Sunday, October 27, 2013

Science Sunday with Daddy!

Today, on a whim, my husband decided to do an experiment with T. It was something he did as a child and always thought was cool.

Did you know that many breakfast cereals are fortified with Iron? You probably did because its often written on the label or mentioned in advertising. Well, did you know that humans usually have enough iron in their bodies to make two small nails? If your kids don't believe you that there is metal in their cereal, let them try this experiment.

We used a Erlenmeyer flask, stir bar and magnetic stirrer for this experiment because we had it on hand. You can use a zip top bag instead but it would be harder to extract it from the bag.

We used Cheerios cereal, but there are many types that contain iron. Check the box to see how much iron it contains, the more it contains, the more you will be able to extract.

A VERY strong magnet is necessary to pull the iron to the side of the container. The magnet we used was from our Crazy Aaron's Thinking Putty in Strange Attractor color. (FYI, this stuff is awesome for fidgety little hands). You can get strong magnets at other places but we had this on hand and the magnet is pretty strong.
Magnetic Thinking Putty

First, Dad put some water into the flask and placed the stir bar inside. Then he turned on the stir plate to make it stir at a medium rate. T added a few handfuls of Cheerios and smashed them a bit with a plastic straw. Then they let it sit and stir for a couple of hours to allow the Cheerios to disintegrate some. If you are using a zip top bag, just mash them up with your hands to mix it together and let it sit for a while.
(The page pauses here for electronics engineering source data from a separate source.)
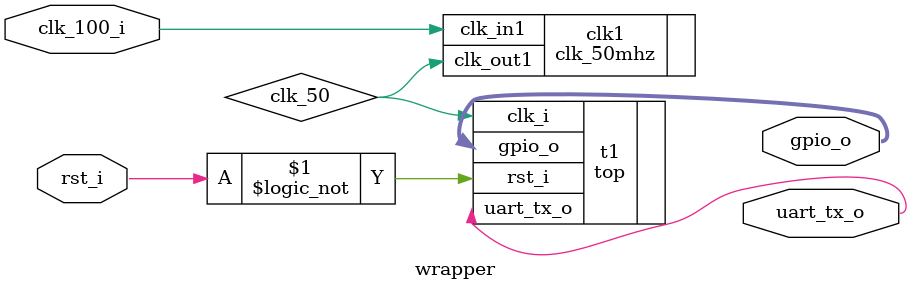
<source format=v>


module wrapper (
   input             clk_100_i,
   input             rst_i,
   output [7:0]      gpio_o,
   output            uart_tx_o
);

   wire clk_50;

   clk_50mhz clk1 (
      .clk_out1(clk_50),
      .clk_in1(clk_100_i)
   );

   top t1 (
      .clk_i(clk_50),
      .rst_i(!rst_i),
      .gpio_o(gpio_o),
      .uart_tx_o(uart_tx_o)
   );

endmodule

</source>
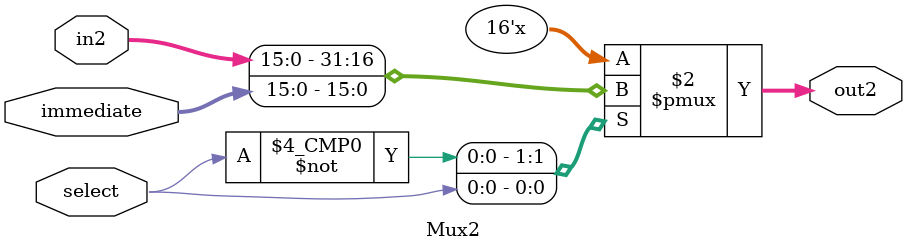
<source format=v>
`timescale 1ns / 1ps
module Mux2(
	input select,
	input [15:0] immediate, in2,
	output reg [15:0] out2
    );
	 
	 always@(select) begin
		case(select)
		1'b0: out2 = in2;
		1'b1: out2 = immediate;
		endcase
	 end
endmodule

</source>
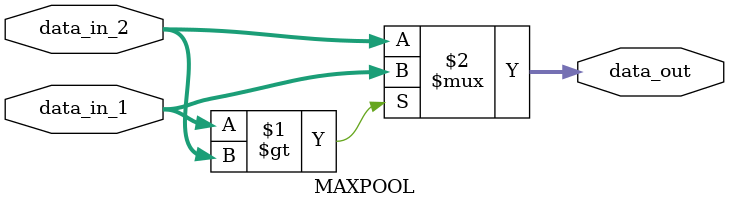
<source format=v>
module MAXPOOL #(
    parameter DATA_WIDTH = 16
) (
    input  [DATA_WIDTH - 1 : 0] data_in_1 , 
    input  [DATA_WIDTH - 1 : 0] data_in_2 , 
    output [DATA_WIDTH - 1 : 0] data_out  
);

    assign data_out = ($signed(data_in_1) > $signed(data_in_2)) ? data_in_1 : data_in_2 ;

endmodule
</source>
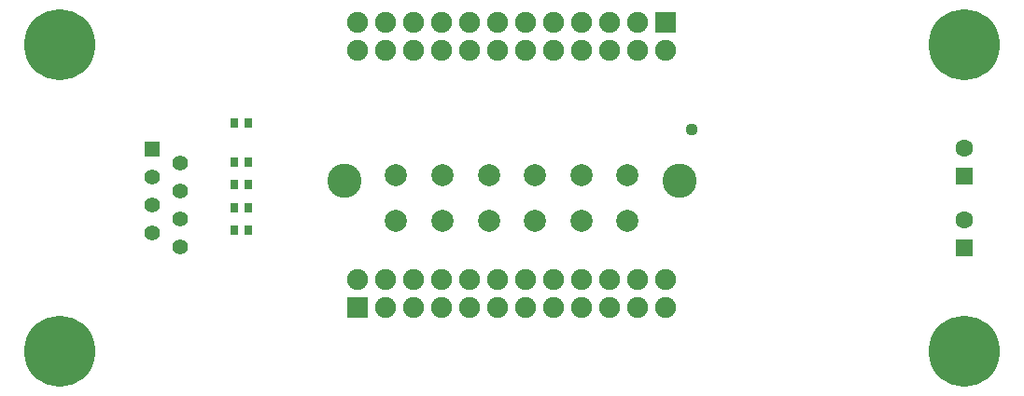
<source format=gts>
G04 Layer_Color=8388736*
%FSLAX25Y25*%
%MOIN*%
G70*
G01*
G75*
%ADD31R,0.03156X0.03747*%
%ADD32C,0.25400*%
%ADD33C,0.05518*%
%ADD34R,0.05518X0.05518*%
%ADD35C,0.00400*%
%ADD36C,0.07487*%
%ADD37R,0.07487X0.07487*%
%ADD38C,0.12211*%
%ADD39C,0.07880*%
%ADD40C,0.06305*%
%ADD41R,0.06305X0.06305*%
%ADD42C,0.04400*%
D31*
X-94297Y27000D02*
D03*
X-99218D02*
D03*
X-94297Y12800D02*
D03*
X-99218D02*
D03*
X-94297Y-3386D02*
D03*
X-99218D02*
D03*
X-94297Y-11479D02*
D03*
X-99218D02*
D03*
X-94297Y4707D02*
D03*
X-99218D02*
D03*
D32*
X161417Y-54724D02*
D03*
X-161417D02*
D03*
X161417Y54724D02*
D03*
X-161417D02*
D03*
D33*
X-118543Y-17504D02*
D03*
X-128543Y-12504D02*
D03*
X-118543Y-7504D02*
D03*
X-128543Y-2504D02*
D03*
X-118543Y2496D02*
D03*
X-128543Y7496D02*
D03*
X-118543Y12496D02*
D03*
D34*
X-128543Y17496D02*
D03*
D35*
X-153543Y-22504D02*
D03*
Y22504D02*
D03*
D36*
X55000Y-28976D02*
D03*
X45000D02*
D03*
X35000D02*
D03*
X25000D02*
D03*
X15000D02*
D03*
X5000D02*
D03*
X-5000D02*
D03*
X-15000D02*
D03*
X-25000D02*
D03*
X-35000D02*
D03*
X-45000D02*
D03*
X-55000D02*
D03*
X55000Y-38976D02*
D03*
X45000D02*
D03*
X35000D02*
D03*
X25000D02*
D03*
X15000D02*
D03*
X5000D02*
D03*
X-5000D02*
D03*
X-15000D02*
D03*
X-25000D02*
D03*
X-35000D02*
D03*
X-45000D02*
D03*
X45000Y62913D02*
D03*
X35000D02*
D03*
X25000D02*
D03*
X15000D02*
D03*
X5000D02*
D03*
X-5000D02*
D03*
X-15000D02*
D03*
X-25000D02*
D03*
X-35000D02*
D03*
X-45000D02*
D03*
X-55000D02*
D03*
X55000Y52913D02*
D03*
X45000D02*
D03*
X35000D02*
D03*
X25000D02*
D03*
X15000D02*
D03*
X5000D02*
D03*
X-5000D02*
D03*
X-15000D02*
D03*
X-25000D02*
D03*
X-35000D02*
D03*
X-45000D02*
D03*
X-55000D02*
D03*
D37*
Y-38976D02*
D03*
X55000Y62913D02*
D03*
D38*
X-59842Y6299D02*
D03*
X59842D02*
D03*
D39*
X41339Y8268D02*
D03*
X24803D02*
D03*
X8268D02*
D03*
X-8268D02*
D03*
X-24803D02*
D03*
X-41339D02*
D03*
X41339Y-8268D02*
D03*
X24803D02*
D03*
X8268D02*
D03*
X-8268D02*
D03*
X-24803D02*
D03*
X-41339D02*
D03*
D40*
X161417Y17874D02*
D03*
Y-7874D02*
D03*
D41*
Y7874D02*
D03*
Y-17874D02*
D03*
D42*
X64173Y24409D02*
D03*
M02*

</source>
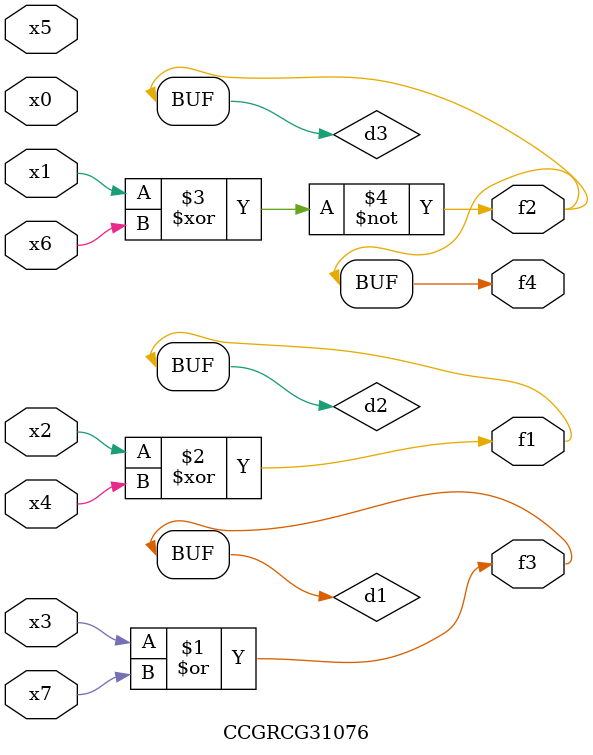
<source format=v>
module CCGRCG31076(
	input x0, x1, x2, x3, x4, x5, x6, x7,
	output f1, f2, f3, f4
);

	wire d1, d2, d3;

	or (d1, x3, x7);
	xor (d2, x2, x4);
	xnor (d3, x1, x6);
	assign f1 = d2;
	assign f2 = d3;
	assign f3 = d1;
	assign f4 = d3;
endmodule

</source>
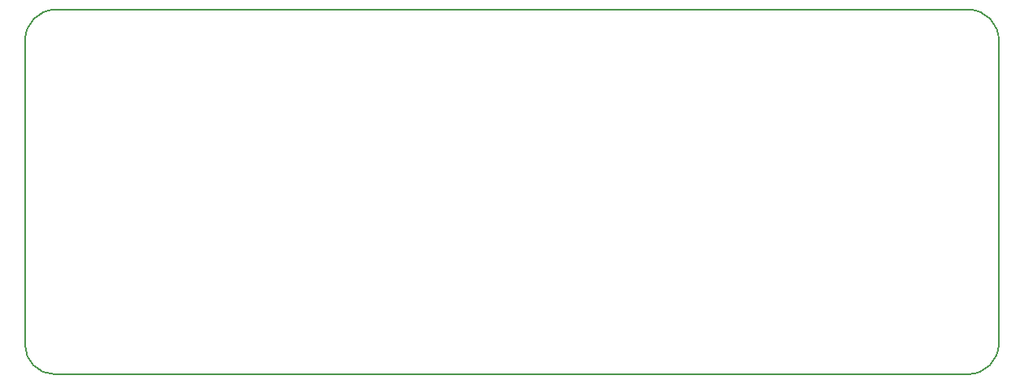
<source format=gm1>
G04 #@! TF.FileFunction,Profile,NP*
%FSLAX46Y46*%
G04 Gerber Fmt 4.6, Leading zero omitted, Abs format (unit mm)*
G04 Created by KiCad (PCBNEW 4.0.6) date 08/03/17 16:45:26*
%MOMM*%
%LPD*%
G01*
G04 APERTURE LIST*
%ADD10C,0.100000*%
%ADD11C,0.150000*%
G04 APERTURE END LIST*
D10*
D11*
X199390000Y-117348000D02*
G75*
G03X202565000Y-114173000I0J3175000D01*
G01*
X202562463Y-82549899D02*
G75*
G03X199390000Y-79248000I-3172463J126899D01*
G01*
X104140000Y-79248000D02*
G75*
G03X100965000Y-82423000I0J-3175000D01*
G01*
X100965000Y-114300000D02*
G75*
G03X104013000Y-117348000I3048000J0D01*
G01*
X100965000Y-82423000D02*
X100965000Y-114300000D01*
X199390000Y-79248000D02*
X104140000Y-79248000D01*
X202565000Y-114173000D02*
X202565000Y-82550000D01*
X104013000Y-117348000D02*
X199390000Y-117348000D01*
M02*

</source>
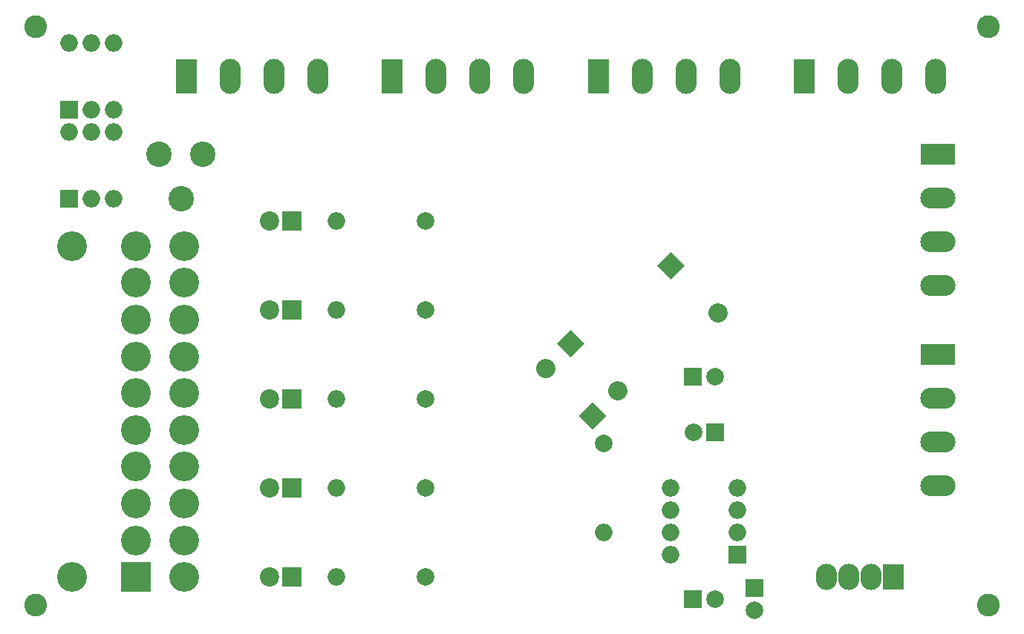
<source format=gbr>
G04 #@! TF.FileFunction,Soldermask,Bot*
%FSLAX46Y46*%
G04 Gerber Fmt 4.6, Leading zero omitted, Abs format (unit mm)*
G04 Created by KiCad (PCBNEW 4.0.7) date 05/09/18 21:29:34*
%MOMM*%
%LPD*%
G01*
G04 APERTURE LIST*
%ADD10C,0.100000*%
%ADD11C,2.200000*%
%ADD12R,3.400000X3.400000*%
%ADD13C,3.400000*%
%ADD14R,2.000000X2.000000*%
%ADD15C,2.000000*%
%ADD16R,2.200000X2.200000*%
%ADD17C,2.200000*%
%ADD18R,2.400000X3.000000*%
%ADD19O,2.400000X3.000000*%
%ADD20O,2.000000X2.000000*%
%ADD21C,2.900000*%
%ADD22R,2.400000X4.000000*%
%ADD23O,2.400000X4.000000*%
%ADD24R,4.000000X2.400000*%
%ADD25O,4.000000X2.400000*%
%ADD26C,2.600000*%
G04 APERTURE END LIST*
D10*
G36*
X133064365Y-71120000D02*
X134620000Y-69564365D01*
X136175635Y-71120000D01*
X134620000Y-72675635D01*
X133064365Y-71120000D01*
X133064365Y-71120000D01*
G37*
D11*
X140008154Y-76508154D02*
X140008154Y-76508154D01*
D12*
X73660000Y-106680000D03*
D13*
X73660000Y-102480000D03*
X73660000Y-98280000D03*
X73660000Y-94080000D03*
X73660000Y-89880000D03*
X73660000Y-85680000D03*
X73660000Y-81480000D03*
X73660000Y-77280000D03*
X73660000Y-73080000D03*
X73660000Y-68880000D03*
X79160000Y-106680000D03*
X79160000Y-102480000D03*
X79160000Y-98280000D03*
X79160000Y-94080000D03*
X79160000Y-89880000D03*
X79160000Y-85680000D03*
X79160000Y-81480000D03*
X79160000Y-77280000D03*
X79160000Y-73080000D03*
X79160000Y-68880000D03*
X66360000Y-106680000D03*
X66360000Y-68880000D03*
D14*
X137160000Y-83820000D03*
D15*
X139660000Y-83820000D03*
D14*
X144145000Y-107950000D03*
D15*
X144145000Y-110450000D03*
D14*
X137160000Y-109220000D03*
D15*
X139660000Y-109220000D03*
D14*
X139700000Y-90170000D03*
D15*
X137200000Y-90170000D03*
D16*
X91440000Y-66040000D03*
D17*
X88900000Y-66040000D03*
D16*
X91440000Y-76200000D03*
D17*
X88900000Y-76200000D03*
D16*
X91440000Y-86360000D03*
D17*
X88900000Y-86360000D03*
D16*
X91440000Y-96520000D03*
D17*
X88900000Y-96520000D03*
D16*
X91440000Y-106680000D03*
D17*
X88900000Y-106680000D03*
D10*
G36*
X121634365Y-80010000D02*
X123190000Y-78454365D01*
X124745635Y-80010000D01*
X123190000Y-81565635D01*
X121634365Y-80010000D01*
X121634365Y-80010000D01*
G37*
D11*
X128578154Y-85398154D02*
X128578154Y-85398154D01*
D10*
G36*
X127285635Y-88265000D02*
X125730000Y-89820635D01*
X124174365Y-88265000D01*
X125730000Y-86709365D01*
X127285635Y-88265000D01*
X127285635Y-88265000D01*
G37*
D11*
X120341846Y-82876846D02*
X120341846Y-82876846D01*
D18*
X160020000Y-106680000D03*
D19*
X157480000Y-106680000D03*
X154940000Y-106680000D03*
X152400000Y-106680000D03*
D15*
X127000000Y-91440000D03*
D20*
X127000000Y-101600000D03*
D15*
X106680000Y-66040000D03*
D20*
X96520000Y-66040000D03*
D15*
X106680000Y-76200000D03*
D20*
X96520000Y-76200000D03*
D15*
X106680000Y-86360000D03*
D20*
X96520000Y-86360000D03*
D15*
X106680000Y-96520000D03*
D20*
X96520000Y-96520000D03*
D15*
X106680000Y-106680000D03*
D20*
X96520000Y-106680000D03*
D14*
X66040000Y-53340000D03*
D20*
X71120000Y-45720000D03*
X68580000Y-53340000D03*
X68580000Y-45720000D03*
X71120000Y-53340000D03*
X66040000Y-45720000D03*
D14*
X66040000Y-63500000D03*
D20*
X71120000Y-55880000D03*
X68580000Y-63500000D03*
X68580000Y-55880000D03*
X71120000Y-63500000D03*
X66040000Y-55880000D03*
D14*
X142240000Y-104140000D03*
D20*
X134620000Y-96520000D03*
X142240000Y-101600000D03*
X134620000Y-99060000D03*
X142240000Y-99060000D03*
X134620000Y-101600000D03*
X142240000Y-96520000D03*
X134620000Y-104140000D03*
D21*
X78780000Y-63460000D03*
X76280000Y-58420000D03*
X81280000Y-58420000D03*
D22*
X79375000Y-49530000D03*
D23*
X84375000Y-49530000D03*
X89375000Y-49530000D03*
X94375000Y-49530000D03*
D22*
X102870000Y-49530000D03*
D23*
X107870000Y-49530000D03*
X112870000Y-49530000D03*
X117870000Y-49530000D03*
D22*
X126365000Y-49530000D03*
D23*
X131365000Y-49530000D03*
X136365000Y-49530000D03*
X141365000Y-49530000D03*
D22*
X149860000Y-49530000D03*
D23*
X154860000Y-49530000D03*
X159860000Y-49530000D03*
X164860000Y-49530000D03*
D24*
X165100000Y-58420000D03*
D25*
X165100000Y-63420000D03*
X165100000Y-68420000D03*
X165100000Y-73420000D03*
D24*
X165100000Y-81280000D03*
D25*
X165100000Y-86280000D03*
X165100000Y-91280000D03*
X165100000Y-96280000D03*
D26*
X62230000Y-43815000D03*
X62230000Y-109855000D03*
X170815000Y-43815000D03*
X170815000Y-109855000D03*
M02*

</source>
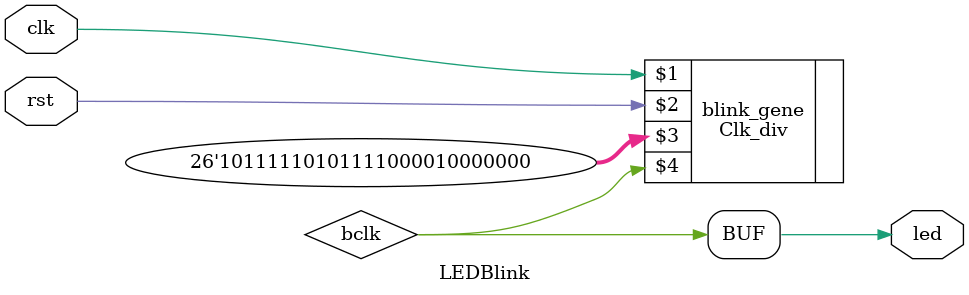
<source format=v>



module LEDBlink (
  input clk,    // Clock (50MHz)
  input rst,    // Asynchronous Reset active low
  output led    // LED
);

  wire  bclk;


  Clk_div blink_gene (clk, rst, 26'd50000000, bclk);     // 1Hzのクロックを生成

  assign  led = bclk;


endmodule
</source>
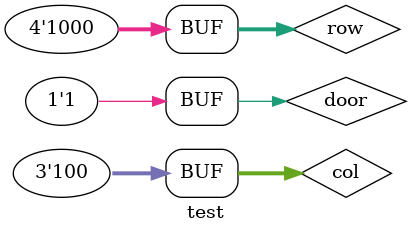
<source format=v>
 `timescale 1ns / 1ps

module test;

reg door;
reg [3:0]row;
reg [2:0]col;
wire [4:0]lights;
wire key_signal;

elock_init uut(
  .door(door),
  .row(row),
  .col(col),
  .lights(lights),
  .key_signal(key_signal));

initial begin
$write("Test bench started \n");
	door = 1;
	
	row = 4'b0000;
	col = 4'b000;
	
	#200;

$write("------------------- Arming ---------------------------------------	 \n");
	row = 4'b0001;
	col = 4'b001;
	
	#200;
	
	row = 4'b0000;
	col = 4'b000;
	
	#200;
	
$write("--------------------Pass key Enter-------------------------------------- \n");
	row = 4'b1000; // 1
	col = 4'b100;

	#200;
	
	row = 4'b0000;
	col = 4'b000;
	
	#200;
		
	row = 4'b1000; // 1
	col = 4'b100;

	#200;
	
	row = 4'b0000;
	col = 4'b000;
	
	#200;
	
	row = 4'b0100; // 5
	col = 4'b010;

	#200;
	
	row = 4'b0000;
	col = 4'b000;
	
	#200;
	
	row = 4'b0100; // 5
	col = 4'b010;

	#200;
	
	row = 4'b0000;
	col = 4'b000;
	
$write("--------------------------door close-------------------------------- \n");
	#200;
	door = 0;
	#500;
	door = 1;
	
$write("----------------------------trying to make alarm go off------------------------------	 \n");
	row = 4'b0000;
	col = 4'b000;
	
	#200;
	
	row = 4'b1000; // 1
	col = 4'b100;

	#200;
	
	row = 4'b0000;
	col = 4'b000;
	
	#200;
		
	row = 4'b1000; // 1
	col = 4'b100;

	#200;
	
	row = 4'b0000;
	col = 4'b000;
	
	#200;
	
	row = 4'b1000; // 1
	col = 4'b100;

	#200;
	
	row = 4'b0000;
	col = 4'b000;
	
	#200;
	
	row = 4'b0100; // 5
	col = 4'b010;

	#200;
	
	row = 4'b0000;
	col = 4'b000;

	#700;
	
	row = 4'b1000; // 1
	col = 4'b100;

	#200;
	
	row = 4'b0000;
	col = 4'b000;
	
	#200;
		
	row = 4'b1000; // 1
	col = 4'b100;

	#200;
	
	row = 4'b0000;
	col = 4'b000;
	
	#200;
	
	row = 4'b1000; // 1
	col = 4'b100;

	#200;
	
	row = 4'b0000;
	col = 4'b000;
	
	#200;
	
	row = 4'b0100; // 5
	col = 4'b010;

	#200;
	
	row = 4'b0000;
	col = 4'b000;

$write("----------------------------trying to unarm after alarm goes off------------------------------		 \n");
	
	#600;
	
	row = 4'b1000; // 1
	col = 4'b100;

	#200;
	
	row = 4'b0000;
	col = 4'b000;
	
	#200;
		
	row = 4'b1000; // 1
	col = 4'b100;

	#200;
	
	row = 4'b0000;
	col = 4'b000;
	
	#200;
	
	row = 4'b0100; // 5
	col = 4'b010;

	#200;
	
	row = 4'b0000;
	col = 4'b000;
	
	#200;
	
	row = 4'b0100; // 5
	col = 4'b010;

	#200;
	
	row = 4'b0000;
	col = 4'b000;
	
	#600;
	
	row = 4'b1000; // 1
	col = 4'b100;

	#200;
	
	row = 4'b0000;
	col = 4'b000;
	
	#200;
		
	row = 4'b1000; // 1
	col = 4'b100;

	#200;
	
	row = 4'b0000;
	col = 4'b000;
	
	#200;
	
	row = 4'b1000; // 1
	col = 4'b100;

	#200;
	
	row = 4'b0000;
	col = 4'b000;
	
	#200;
		
	row = 4'b1000; // 1
	col = 4'b100;

end

endmodule

/*
	row = 4'b0001; // *
	col = 4'b100;

	row = 4'b0001; // #
	col = 4'b001;

	row = 4'b1000; // 1
	col = 4'b100;

	row = 4'b1000; // 2
	col = 4'b010;

	row = 4'b1000; // 3
	col = 4'b001;

	row = 4'b0100; // 4
	col = 4'b100;

	row = 4'b0100; // 5
	col = 4'b010;

	row = 4'b0100; // 6
	col = 4'b001;

	row = 4'b0010; // 7
	col = 4'b100;

	row = 4'b0010; // 8
	col = 4'b010;

	row = 4'b0010; // 9
	col = 4'b001;

	row = 4'b0001; // 0
	col = 4'b010;

*/
</source>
The water became light brown and then they got out the magnet.

First you must hold it low, next to the liquid to allow the iron to be attracted to the magnet.

Then slowly move the magnet up along the glass, the iron will follow. If you look closely, you can see the iron on the inside of the glass where the magnet is. If you go slowly enough, you can pull it to the top of the container and extract it.

Here is the part of our iron that they were able to extract from the Cheerios. I think if they had smashed the Cheerios up more they would have gotten more iron but they did pretty well.

This picture has the magnet below the paper so it is standing on end.

My husband did this experiment from memory of doing it as a kid. Yes, he thought it was that cool that he remembers it as an adult. I looked around the internet and found wonderful instructions for performing this experiment in a zip top bag here.


  1. That is cool! I am going to have to add this to our list of demonstrations! And your Erlenmeyer flask made me nostalgic! I was just on home science tools pricing this kind of stuff our. I think it really adds to the experience when kids have real lab equipment to work with.

  2. Thanks for commenting. I agree that real lab equipment makes a difference. I will be investing in more as we get into upper elementary when we would use them more.